Achieving deep flexion of knee after total knee arthroplasty (TKA) is particularly desirable in some Asian and Middle Eastern who have daily or religious customs typically use full knee flexion. After TKA, some patients complained about anterior knee pain during deep knee flexion. We evaluated the efficacy of arthroscopic fat pad resection in a series of patients suffering from anterior knee pain associated with high flexion achievement after TKA.

The efficacy of fat pad resection via arthroscopy for treating anterior knee pain associated with high flexion angle (average = 133.1°) was evaluated in eight knees of eight patients among 207 knees performed between 1996 and 1999. The mean age of patients was 71.1 years when the primary TKA was performed. All implatants were posterior stabilized type (IB-II, Nexgen PS and LPS). The symptom of anterior knee pain during deep knee flexion developed within one year after TKA in all cases. In addition to pain in eight knees, two patients have crepitation as the knee was flexed and extended and three patients had hydrarthrosis. Impingement and fibrosis of fat pad were confirmed, and fibrous structures were removed by arthroscopy.

Before arthroscopy, the symptom obviously subsided after injection of local anesthesia into infrapatellar fat pad.
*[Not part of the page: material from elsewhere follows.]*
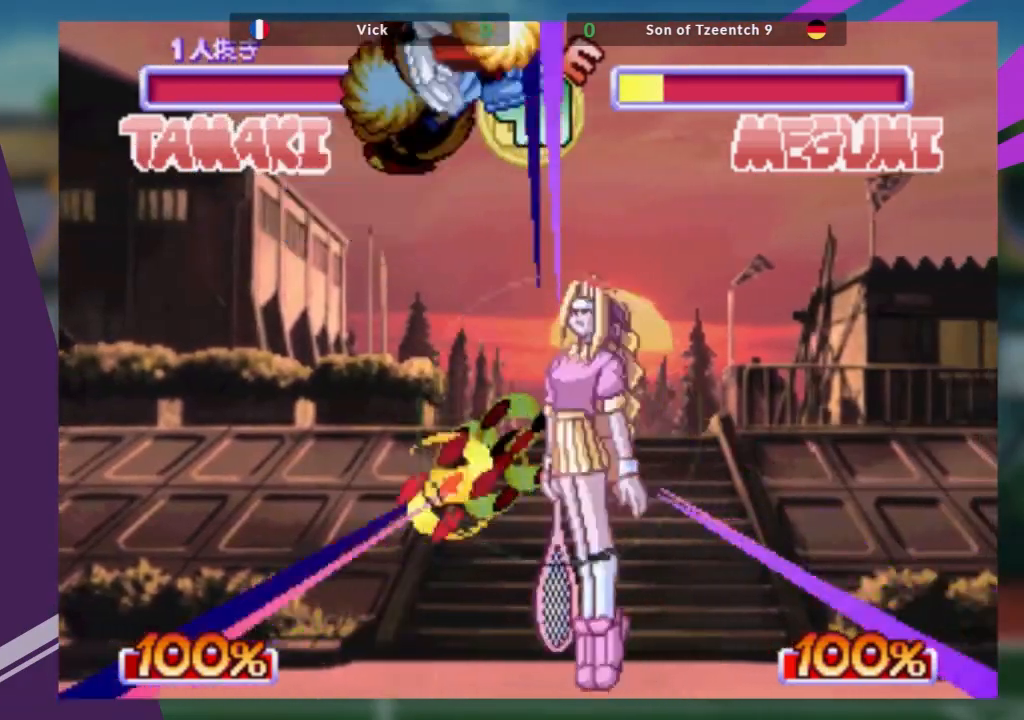
{"buttons": [], "left_stick": "center", "events": [[84, "R1", "down"], [167, "R1", "up"]]}
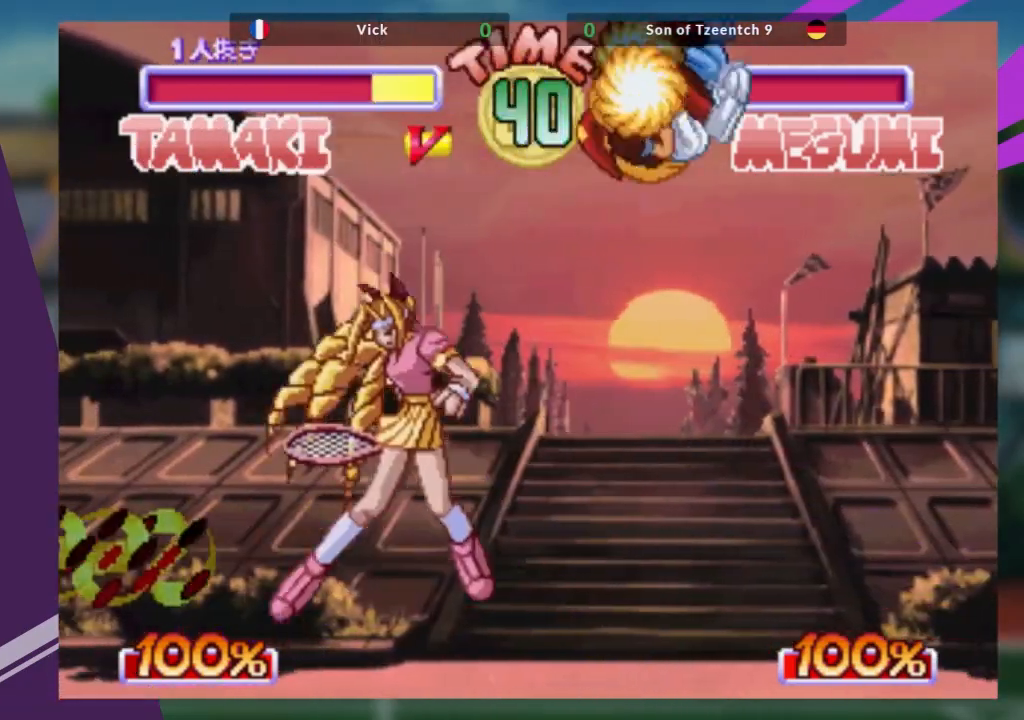
{"buttons": [], "left_stick": "center", "events": [[66, "left_stick", "left"], [133, "left_stick", "down"], [217, "CROSS", "down"], [333, "CROSS", "up"], [333, "TRIANGLE", "down"], [417, "left_stick", "center"], [450, "TRIANGLE", "up"]]}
Patellar clunk syndrome is also soft tissue impingement and suprapatellar fibrous nodule becomes entrapped intercondylar notch on the femoral component during knee flexion. On this point, these cases does not cause by patellar clunk syndrome. After fat pad resection, the symptom disappeared, and keeps symptom-free after a mean follow-up of six years five months in all cases. Any complications following fat pad resection, such as patella baja and necrosis, were not experienced.

Those cases achieving higher flexion angle tended to experience severe pain and shorter time interval between TKA and arthroscopic surgery, suggesting impingement of the infrapatellar fat pad is closely related to deep flexion after TKA. These results demonstrate that the anterior knee pain due to repetitive infrapatellar fat pad impingement is one of the complications during deep knee flexion after TKA, and the arthroscopic fat pad resection is useful to relief the anterior knee pain. Because of our experience with patients encountering anterior knee pain, we have begun to remove 70 to 80% of the fat pad during the primary TKA procedure since 1999, and until today, none developed anterior knee pain thought to be associated with fat pad impingement, patellar baja nor patellar necrosis. We suggest that fat pad resection is necessary to prevent the anterior knee pain due to fat pad impingement during deep flexion in TKA.